## SOURCE TEXT
Essentially a re-skinned Audi R8, the Zerouno is an exhibition of Italdesign’s attention to detail
Italdesign has revived ambition a half-century on from its birth. We drive its extravagantly-priced hypercar to discover what it means for the company’s future
This is a scene that has played out many times over the past 70 years. An other-worldly wheeled machine, as low as a dining table and much the same size, ricochets yelping bullets of sound through the scenery as it darts along a thread of road.
Often bright-coloured and gashed with odd-shaped apertures, it frequently leaves a wake of the open-mouthed and curious behind it. They may not know who its creators are, but they’ll know that it’s outrageously fast, outrageously expensive and outrageous to behold.
That scene has just repeated among the vine-ribbed hills around Alba, Asti and Cuneo in Italy, the Italdesign Zerouno gathering clusters of cyclists, smartphone-wielding truckers and gawping hikers as it bounds between villages.
The Zerouno is the latest supercar born out of the Italdesign studios in Moncalieri on the edge of Turin, one of literally dozens of extreme sports cars to have emerged from this temple of creation over the past 50 years. What’s different about the Zerouno, apart from it being extreme enough of construction, speed and price to be classified as a hypercar, is the nature of its industrial-sized mission. All five of these €1.5 million machines (yes, you read that right, and that’s without taxes) are already sold, as are two of the final five of the targa-roofed Zerouno Duertas.

## DATA SEGMENT
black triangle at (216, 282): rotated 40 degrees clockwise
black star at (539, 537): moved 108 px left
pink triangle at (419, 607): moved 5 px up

## EXERCISE REQUIREMENTS
Name every town or city that the Zerouno article mentions.

## TASK RESULT
Alba, Asti, Cuneo, Moncalieri, Turin